A study published in JAMA Network Open looks at blood levels of organochlorine contaminants mixtures and cardiovascular disease.
Prof Andy Smith, MRC Toxicology Unit, Cambridge, said:
“The association of very low levels of chlorinated cyclic chemicals in human blood and tissues with various diseases has been investigated for decades; often as here, with groups of mechanistically unrelated compounds.
“In this prospective nested-control study, two of the 25 chemicals estimated, beta-hexachlorocyclohexane and transnonachlor were associated particularly with increased risk of cardiovascular events. The paper describes these as pesticides but they were in fact contaminants persisting in the body of the disused active ingredient insecticides lindane and chlordane respectively.
“The results are complex to appreciate and many attempts have been made to take in to account confounders such as diet, smoking etc. A noted aspect of the study is that results are expressed per volume of blood rather than blood fat as in most investigations. What the results tell us mechanistically is unclear to me and I doubt that experimental findings quoted are helpful in understanding as they involve exposures in animals and cells at much higher levels.

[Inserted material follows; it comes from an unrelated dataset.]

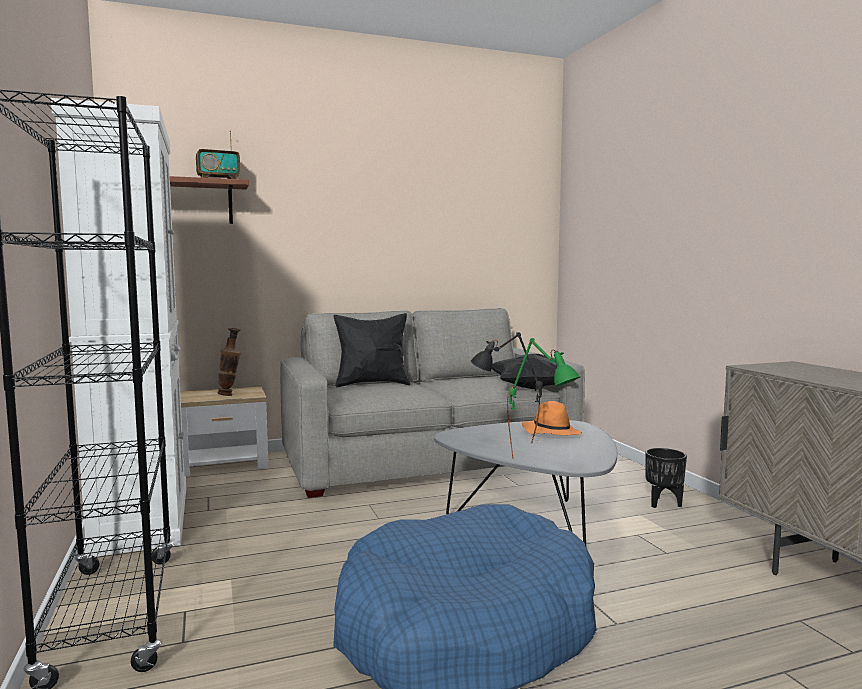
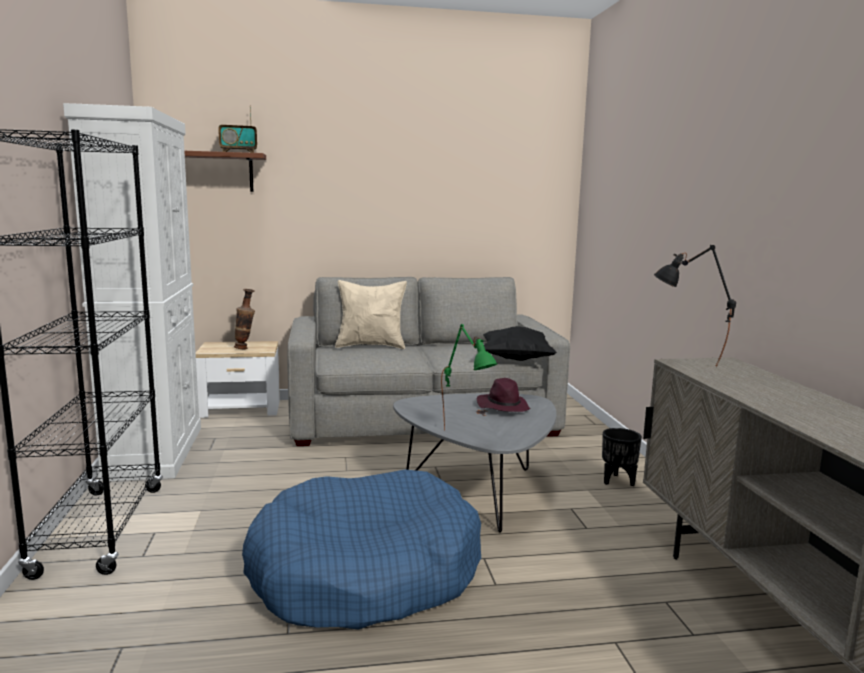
camera: 10 degrees right, 5 degrees up
(372, 384) = (371, 346): black pillow -> beige pillow
(505, 443) = (450, 415): black table lamp -> black table lamp (686, 365)
(550, 432) = (502, 407): orange hat -> purple hat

“As all of these chemicals were withdrawn or banned many years before these first Swedish samples were taken, it is difficult to see how this could lead to useful health advice further to what is already agreed for UK exposure and monitoring.
“The last sentence of the paper (Conclusions) probably sums up how it should be regarded: ‘While measures may be needed to reduce this exposure, it is imperative to replicate these findings in diverse settings, particularly through larger prospective cohort studies, to establish their robustness and generalizability’.”
‘Blood Levels of Organochlorine Contaminants Mixtures and Cardiovascular Disease’ by Carolina Donat-Vargas et al. was published in JAMA Network Open at 16:00 UK time on Tuesday 12 September 2023.
Prof Andy Smith: “No conflicts of interest.”